You must also allow for the leakage current down the photo-transistor in your TLP290-4 opto-isolator when it's off, which you will find in the datasheet to be 0.1 uA max.

So your pull-up resistor can afford to drop 1 V across itself with 1.1 uA flowing through it and still be detected as logic high. That's about 909 K but with no margin for error and little resilience to noise.

Your Infra-Red LED (IRLED) has a transfer ratio of 50 % worst-case. Your datasheet also specifies the IRLED current, IF, with figures from 100 uA up in the graphs and example figures of 1 mA up in the tables for output saturated, with the max being 50 mA. In a noisy environment such as a car, you should draw a good-sized current from your signal source to be confident it is not triggered by noise. You had accepted 10 mA. Let's use 5 mA. This will drive the IRLED strongly but not hard. Transient overvoltages on your detection input can be almost 10x the normal 12 V before it'll get anywhere near the 50 mA max. so it's a well-protected input circuit.

So the IRLED series resistor is: (12 - 1.2) / 0.005 = 2160 (use 2K2)

With 5 mA through the IRLED, the photo-transistor Ice(max) can be taken as 2.5 mA. So the acceptable current range through the pull-up resistor is 1.1 uA to 2500 uA.

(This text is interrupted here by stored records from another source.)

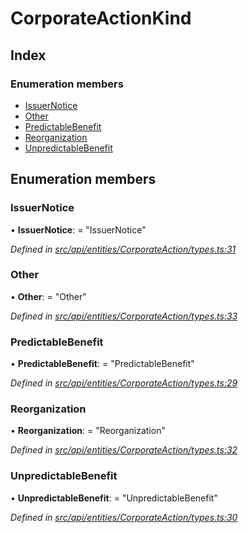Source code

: # CorporateActionKind

## Index

### Enumeration members

* [IssuerNotice](corporateactionkind.md#issuernotice)
* [Other](corporateactionkind.md#other)
* [PredictableBenefit](corporateactionkind.md#predictablebenefit)
* [Reorganization](corporateactionkind.md#reorganization)
* [UnpredictableBenefit](corporateactionkind.md#unpredictablebenefit)

## Enumeration members

### IssuerNotice

• **IssuerNotice**: = "IssuerNotice"

_Defined in_ [_src/api/entities/CorporateAction/types.ts:31_](https://github.com/PolymathNetwork/polymesh-sdk/blob/7362b318/src/api/entities/CorporateAction/types.ts#L31)

### Other

• **Other**: = "Other"

_Defined in_ [_src/api/entities/CorporateAction/types.ts:33_](https://github.com/PolymathNetwork/polymesh-sdk/blob/7362b318/src/api/entities/CorporateAction/types.ts#L33)

### PredictableBenefit

• **PredictableBenefit**: = "PredictableBenefit"

_Defined in_ [_src/api/entities/CorporateAction/types.ts:29_](https://github.com/PolymathNetwork/polymesh-sdk/blob/7362b318/src/api/entities/CorporateAction/types.ts#L29)

### Reorganization

• **Reorganization**: = "Reorganization"

_Defined in_ [_src/api/entities/CorporateAction/types.ts:32_](https://github.com/PolymathNetwork/polymesh-sdk/blob/7362b318/src/api/entities/CorporateAction/types.ts#L32)

### UnpredictableBenefit

• **UnpredictableBenefit**: = "UnpredictableBenefit"

_Defined in_ [_src/api/entities/CorporateAction/types.ts:30_](https://github.com/PolymathNetwork/polymesh-sdk/blob/7362b318/src/api/entities/CorporateAction/types.ts#L30)

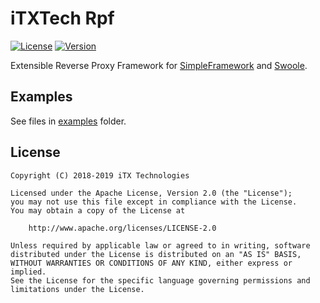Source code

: # iTXTech Rpf
[![License](https://img.shields.io/github/license/iTXTech/Rpf.svg)](https://github.com/iTXTech/Rpf/blob/master/LICENSE)
[![Version](https://img.shields.io/badge/ver-1.0.0-brightgreen.svg)](https://github.com/iTXTech/Rpf/blob/master/module/info.json)

Extensible Reverse Proxy Framework for [SimpleFramework](https://github.com/iTXTech/SimpleFramework) and [Swoole](https://github.com/swoole/swoole-src).

## Examples

See files in [examples](https://github.com/iTXTech/Rpf/blob/master/examples) folder.

## License

    Copyright (C) 2018-2019 iTX Technologies

    Licensed under the Apache License, Version 2.0 (the "License");
    you may not use this file except in compliance with the License.
    You may obtain a copy of the License at

        http://www.apache.org/licenses/LICENSE-2.0

    Unless required by applicable law or agreed to in writing, software
    distributed under the License is distributed on an "AS IS" BASIS,
    WITHOUT WARRANTIES OR CONDITIONS OF ANY KIND, either express or implied.
    See the License for the specific language governing permissions and
    limitations under the License.
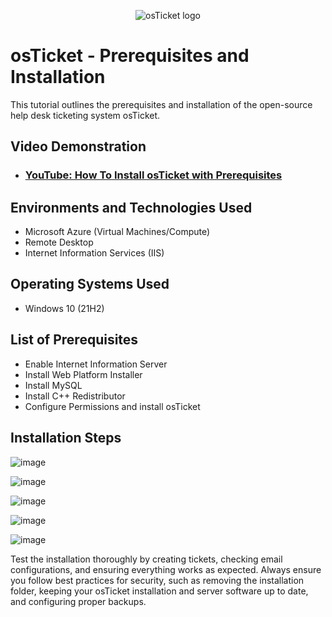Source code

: 
<p align="center">
<img src="https://i.imgur.com/Clzj7Xs.png" alt="osTicket logo"/>
</p>

<h1>osTicket - Prerequisites and Installation</h1>
This tutorial outlines the prerequisites and installation of the open-source help desk ticketing system osTicket.<br />


<h2>Video Demonstration</h2>

- ### [YouTube: How To Install osTicket with Prerequisites](https://youtu.be/WRr7XhbUlJg?si=l7tBPCdXBZBfR-e-)

<h2>Environments and Technologies Used</h2>

- Microsoft Azure (Virtual Machines/Compute)
- Remote Desktop
- Internet Information Services (IIS)

<h2>Operating Systems Used </h2>

- Windows 10</b> (21H2)

<h2>List of Prerequisites</h2>

- Enable Internet Information Server
- Install Web Platform Installer
- Install MySQL
- Install C++ Redistributor
- Configure Permissions and install osTicket

<h2>Installation Steps</h2>

![image](https://github.com/Tsteele8/osticket-prereqs/assets/149441408/d877f5fd-bf9f-4288-b4c0-ad2768a8c522)

![image](https://github.com/Tsteele8/osticket-prereqs/assets/149441408/8cd55d7d-5af8-4176-bf52-582c42880ea6)

![image](https://github.com/Tsteele8/osticket-prereqs/assets/149441408/6511e678-91a8-4667-8406-25bedc5c1b8b)

![image](https://github.com/Tsteele8/osticket-prereqs/assets/149441408/35c3d3e6-b712-4bb5-80ee-492231b44893)

![image](https://github.com/Tsteele8/osticket-prereqs/assets/149441408/94d258a1-d606-4539-9bb8-e9ecf756a96b)


Test the installation thoroughly by creating tickets, checking email configurations, and ensuring everything works as expected.
Always ensure you follow best practices for security, such as removing the installation folder, keeping your osTicket installation and server software up to date, and configuring proper backups.

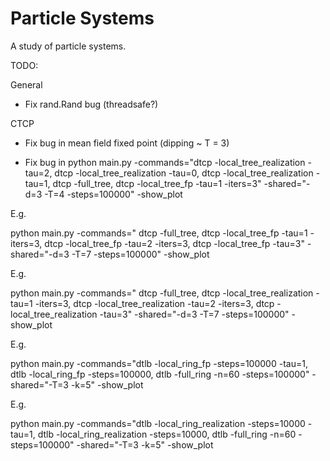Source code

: # Particle Systems
A study of particle systems.

TODO:

General

- Fix rand.Rand bug (threadsafe?)

CTCP

- Fix bug in mean field fixed point (dipping ~ T = 3)

- Fix bug in python main.py -commands="dtcp -local_tree_realization -tau=2, dtcp -local_tree_realization -tau=0, dtcp -local_tree_realization -tau=1, dtcp -full_tree, dtcp -local_tree_fp -tau=1 -iters=3" -shared="-d=3 -T=4 -steps=100000" -show_plot


E.g.

python main.py -commands=" dtcp -full_tree, dtcp -local_tree_fp -tau=1 -iters=3, dtcp -local_tree_fp -tau=2 -iters=3, dtcp -local_tree_fp -tau=3" -shared="-d=3 -T=7 -steps=100000" -show_plot

E.g.

python main.py -commands=" dtcp -full_tree, dtcp -local_tree_realization -tau=1 -iters=3, dtcp -local_tree_realization -tau=2 -iters=3, dtcp -local_tree_realization -tau=3" -shared="-d=3 -T=7 -steps=100000" -show_plot

E.g.

python main.py -commands="dtlb -local_ring_fp -steps=100000 -tau=1, dtlb -local_ring_fp -steps=100000, dtlb -full_ring -n=60 -steps=100000" -shared="-T=3 -k=5" -show_plot


E.g.

python main.py -commands="dtlb -local_ring_realization -steps=10000 -tau=1, dtlb -local_ring_realization -steps=10000, dtlb -full_ring -n=60 -steps=100000" -shared="-T=3 -k=5" -show_plot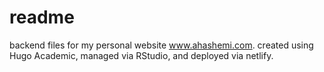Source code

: # readme
backend files for my personal website www.ahashemi.com.
created using Hugo Academic, managed via RStudio, and deployed via netlify.
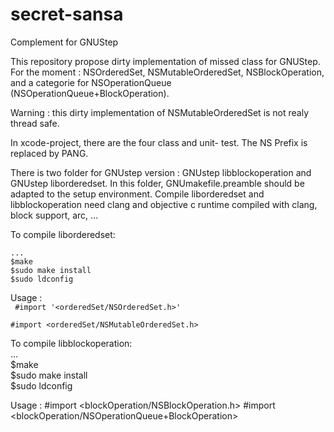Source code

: # secret-sansa
Complement for GNUStep

This repository propose dirty implementation of missed class for GNUStep.
For the moment : NSOrderedSet, NSMutableOrderedSet, NSBlockOperation, and a categorie for NSOperationQueue (NSOperationQueue+BlockOperation).

Warning : this dirty implementation of NSMutableOrderedSet is not realy thread safe.

In xcode-project, there are the four class and unit- test. The NS Prefix is replaced by PANG.

There is two folder for GNUstep version : GNUstep libblockoperation and GNUstep liborderedset.
In this folder, GNUmakefile.preamble should be adapted to the setup environment. 
Compile liborderedset and libblockoperation need clang and objective c runtime compiled with clang, block support, arc, ...

To compile liborderedset:

    ...  
    $make  
    $sudo make install  
    $sudo ldconfig  
  
Usage :  
<code>
    #import '<orderedSet/NSOrderedSet.h>'  
    #import <orderedSet/NSMutableOrderedSet.h>  
</code>
To compile libblockoperation:   
    ...  
    $make  
    $sudo make install  
    $sudo ldconfig
  
Usage : 
    #import <blockOperation/NSBlockOperation.h>
    #import <blockOperation/NSOperationQueue+BlockOperation>
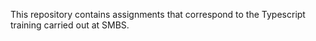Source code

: This repository contains assignments that correspond to the Typescript training carried out at SMBS.
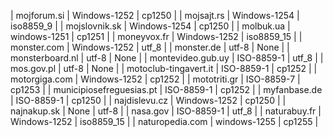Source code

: | mojforum.si | Windows-1252 | cp1250 |
| mojsajt.rs | Windows-1254 | iso8859_9 |
| mojslovnik.sk | Windows-1254 | cp1250 |
| molbuk.ua | windows-1251 | cp1251 |
| moneyvox.fr | Windows-1252 | iso8859_15 |
| monster.com | Windows-1252 | utf_8 |
| monster.de | utf-8 | None |
| monsterboard.nl | utf-8 | None |
| montevideo.gub.uy | ISO-8859-1 | utf_8 |
| mos.gov.pl | utf-8 | None |
| motoclub-tingavert.it | ISO-8859-1 | cp1252 |
| motorgiga.com | Windows-1252 | cp1252 |
| mototriti.gr | ISO-8859-7 | cp1253 |
| municipiosefreguesias.pt | ISO-8859-1 | cp1252 |
| myfanbase.de | ISO-8859-1 | cp1250 |
| najdislevu.cz | Windows-1252 | cp1250 |
| najnakup.sk | None | utf-8 |
| nasa.gov | ISO-8859-1 | utf_8 |
| naturabuy.fr | Windows-1252 | iso8859_15 |
| naturopedia.com | windows-1255 | cp1255 |
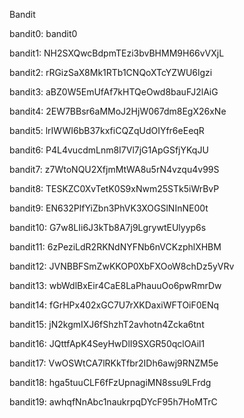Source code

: Bandit

bandit0: bandit0

bandit1: NH2SXQwcBdpmTEzi3bvBHMM9H66vVXjL

bandit2: rRGizSaX8Mk1RTb1CNQoXTcYZWU6lgzi

bandit3: aBZ0W5EmUfAf7kHTQeOwd8bauFJ2lAiG

bandit4: 2EW7BBsr6aMMoJ2HjW067dm8EgX26xNe

bandit5: lrIWWI6bB37kxfiCQZqUdOIYfr6eEeqR

bandit6: P4L4vucdmLnm8I7Vl7jG1ApGSfjYKqJU

bandit7: z7WtoNQU2XfjmMtWA8u5rN4vzqu4v99S

bandit8: TESKZC0XvTetK0S9xNwm25STk5iWrBvP

bandit9: EN632PlfYiZbn3PhVK3XOGSlNInNE00t

bandit10: G7w8LIi6J3kTb8A7j9LgrywtEUlyyp6s

bandit11: 6zPeziLdR2RKNdNYFNb6nVCKzphlXHBM

bandit12: JVNBBFSmZwKKOP0XbFXOoW8chDz5yVRv

bandit13: wbWdlBxEir4CaE8LaPhauuOo6pwRmrDw

bandit14: fGrHPx402xGC7U7rXKDaxiWFTOiF0ENq

bandit15: jN2kgmIXJ6fShzhT2avhotn4Zcka6tnt

bandit16: JQttfApK4SeyHwDlI9SXGR50qclOAil1

bandit17: VwOSWtCA7lRKkTfbr2IDh6awj9RNZM5e

bandit18: hga5tuuCLF6fFzUpnagiMN8ssu9LFrdg

bandit19: awhqfNnAbc1naukrpqDYcF95h7HoMTrC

A 10 K resistor draws: (3.3 - 0.4) / 10000 = 290 uA

This is a good choice: a strong pull-up but still only 10%-odd of the maximum.

You can therefore also use the programmable internal pull-up resistors in your MCU, which the datasheet will tell you are equivalent to 30..50 K or 7..14 K.

In your calculations, you found the IRLED current stated as 10 mA in one place, worked out the current transfer ratio then tried to draw the maximum current you could from the output, rather than the current you need.

The other thing you need to observe is that the maximum reverse voltage that the IRLED in an opto-isolator can take is very often tiny by diode standards, something like -2..3 V being common. You would therefore need a diode connected across the IRLED that conducts when the IRLED is reverse-biased to protect it. The TLP290-4 has these built in so there is no need for an external diode.

^{simulate this circuit – Schematic created using CircuitLab}

So: use R1 = 2K2 for 5 mA IRLED current and R2 = 10K and you'll be fine with your microcontroller input pins.

You can invert the active state of the signal in your software for free, as well as get the pull-up resistors in your software for free.